The workers from the Hyundai-LG battery plant in Georgia had been scheduled to leave on Wednesday on a plane chartered by South Korea.
But the flight was delayed over whether they should wear handcuffs as they were transported to the airport in Atlanta, South Korean President Lee Jae Myung said at a press conference in Seoul on Thursday. The chartered flight is now expected to depart Atlanta later on Thursday.
“The US wanted to handcuff our workers on their way to the airport, but we insisted that it should not be that way,” said Lee, adding that the flight was further delayed after “Trump’s order that those who don’t want to go back don’t have to”.
President Trump told US officials to “encourage” the workers arrested at the Georgia plant to continue working in the country and help train Americans, according to South Korean officials cited by the state-owned news agency Yonhap.
The decision not to handcuff the workers reflected the “deep bond” forged between Trump and South Korea President Lee Jae Myung at a summit in Washington last month, the officials told Yonhap.
Of the workers due to be transported to Seoul, 330 — among them 316 Koreans, 10 Chinese, three Japanese and one Indonesian national, according to Yonhap — chose to board the flight, with one South Korean choosing to remain in the US, they added.
The workers were arrested during a raid last week on the battery plant, a joint venture between Korean conglomerates Hyundai and LG. US Immigration and Customs Enforcement later released a video of workers in yellow vests shackled at the ankles, wrists and waist.
Secretary of state Marco Rubio and his South Korean counterpart Cho Hyun had met on Wednesday.
After the talks, Cho said that Seoul had “secured assurances that they will face no problems re-entering the United States in the future to work”.
Cho added that he and Rubio had agreed to form a working group to explore the establishment of a working visa programme for South Korean nationals.

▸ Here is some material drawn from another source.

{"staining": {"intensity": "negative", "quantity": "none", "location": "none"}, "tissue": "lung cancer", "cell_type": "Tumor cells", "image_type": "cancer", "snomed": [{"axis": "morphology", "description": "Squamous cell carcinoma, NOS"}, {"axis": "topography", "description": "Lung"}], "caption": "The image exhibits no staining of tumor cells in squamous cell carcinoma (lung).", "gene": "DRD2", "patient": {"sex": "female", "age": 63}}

Korean companies are pouring tens of billions of dollars into building advanced manufacturing facilities in the US to produce chips, batteries and electric vehicles, with the bulk of the investment being made in Republican-majority states in the south and south-east.
Lee said that Korean companies expanding in the US “are dismayed by the situation”, and would be “more hesitant” about investing more in the country.
“Our workers are not there for permanent stay — they are needed to install equipment because there are no US workers [with the necessary skills] there,” said Lee. “This will have a significant impact on our investments in the US going forward.”
Trump wrote in a social media post following the raid that he encouraged foreign companies investing in the US to “LEGALLY bring your very smart people, with great technical talent, to build World Class products”.